Demos

Barricades Rise - You And Your Adored

Owain Paciuszko 09/11/2009

Rating: 3/5

With a nice bass-line and folkish drumming the opening track of this debut LP grabs your attention, it mixes a pop sensibility with Celtic and Spanish folk influences and acts as a good introduction and showcase for Jonathan Coates strong lead vocal. Whilst technically impressive and with impassioned delivery it doesn't quite connect with the listener enough to really stir up a high expectation for the following ten tracks.

Coates and Michael McEntee met in 1994, but it wasn't until 2008 that they formed this duo; having played in a number of other bands beforehand. I guess the two man set-up can see them easily compared to the likes of Turin Brakes, but their sound - though under the big folk-pop umbrella - has a very different flavour. The strength in their music is the craft and richness of the song, but while there's a good sense for a pleasing melody it's nothing that lingers long after the track ends.

A track like Dazed really illustrates how smart and technically impressive this pairing's skills at arrangment are, the song features some virtuoso - I'm going to hazard a guess - mandolin, great doom-laden backing vocals and drifts into a sort of anti-folk vibe in places; but despite all of this there's still something missing from the mix. It's like a delicious cake that just won't rise!

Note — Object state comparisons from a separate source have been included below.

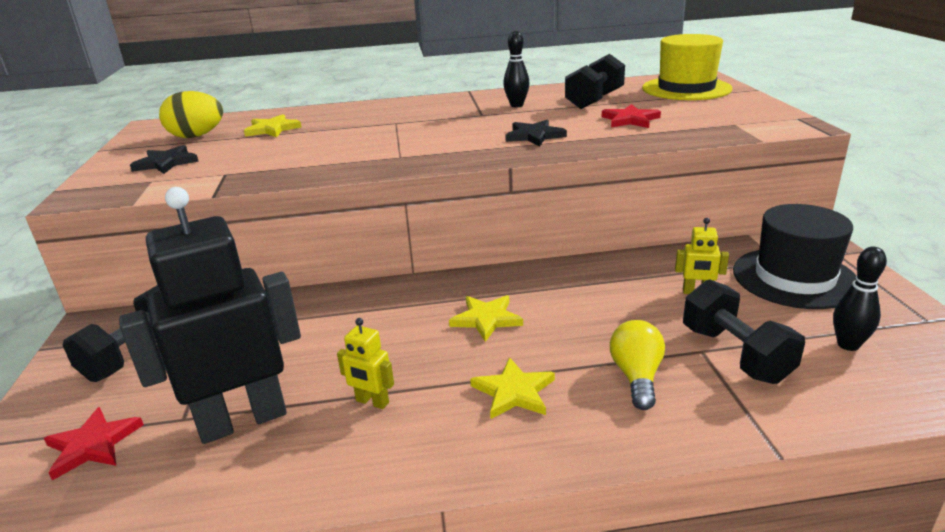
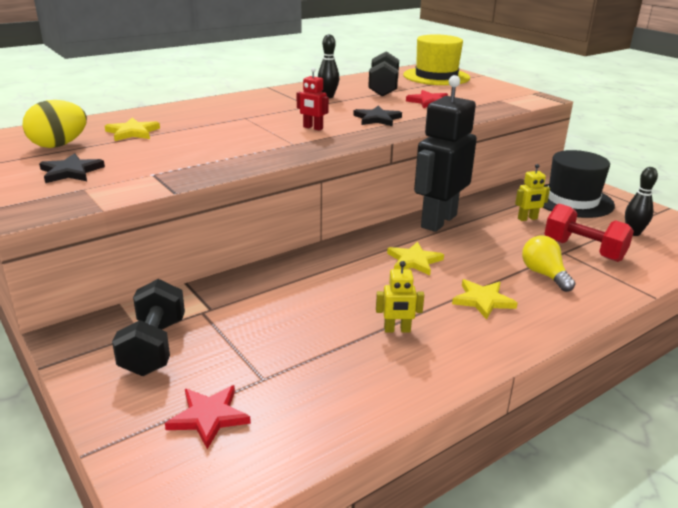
camera: 30 degrees left, 0 degrees up
(243, 420) = (315, 366): black robot -> black robot (438, 221)
(446, 140) = (313, 128): none -> red robot
(735, 354) = (583, 250): black dumbbell -> red dumbbell

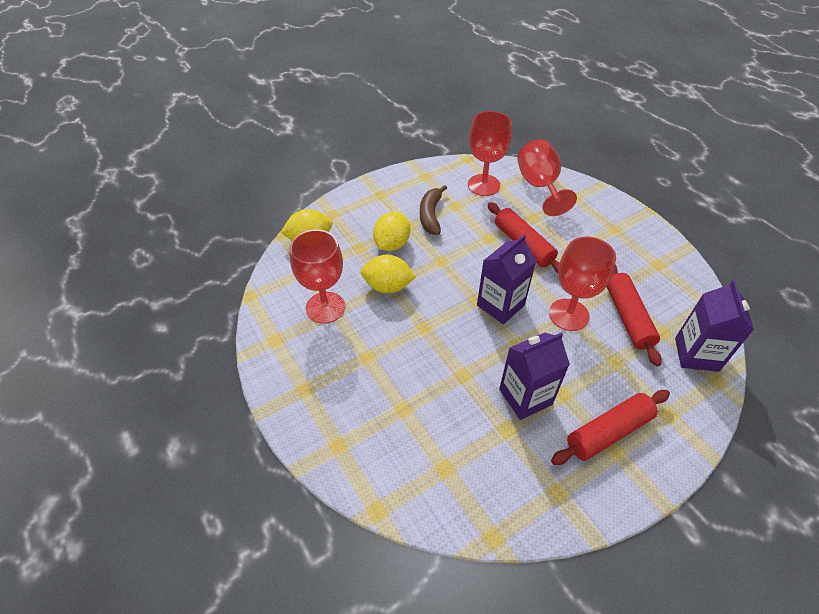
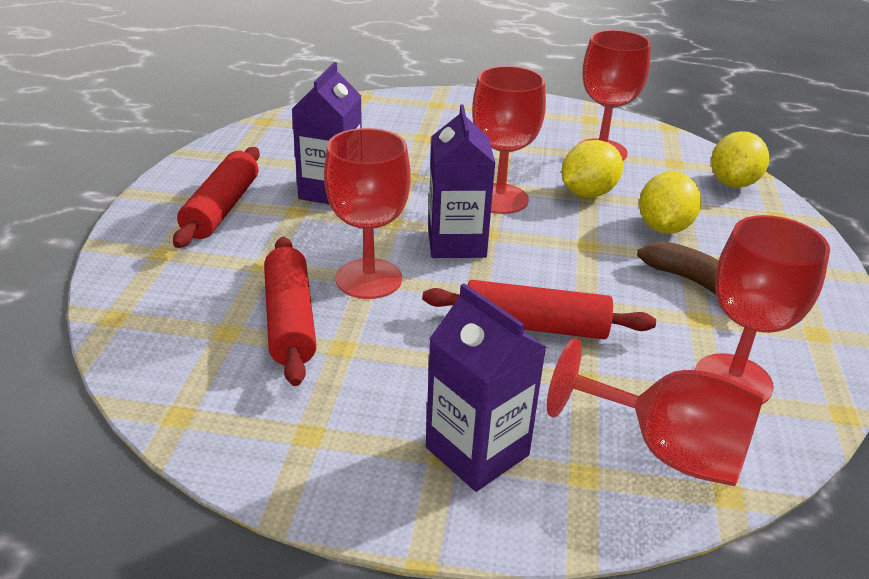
camera: 130 degrees right, 15 degrees down
(392, 244) = (663, 228): yellow lemon -> yellow lemon turned 45 degrees clockwise
(438, 316) = (500, 199): none -> red goblet
(628, 317) = (290, 320): red rolling pin -> red rolling pin turned 45 degrees clockwise
(696, 354) = (160, 330): purple carton -> purple carton (477, 451)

It seems almost unfair to criticise them because, try as I might, I can't really put my finger on what's wrong, though I feel confident in suggesting that they have the ability to do something very impressive, they just don't find it herein. At times Coates' vocal ambles dangerously close to a kind of Bon Jovi/Bryan Adams faux-gruffness whereas he was probably angling more for Ben Ottewell, if anything - despite having an impressive delivery - Coates could perhaps do with exercising some restraint at times and allowing the emotion inherent in the lyrics to do the talking. For instance, Messages could be quite a powerful song, with exclamations like 'Fuck me up and leave', but these sentiments are performed rather than believed.

Ultimately this is a pretty pleasant album but a little too lightweight, perhaps it will impress fans of folk-pop or acoustic singer-songwriter stuff. While there's some good instrumentation across the board it flounders in other regards. I'm not going to write off Barricades Rise, they could hone their act into something quite affecting, but here they've just missed the target.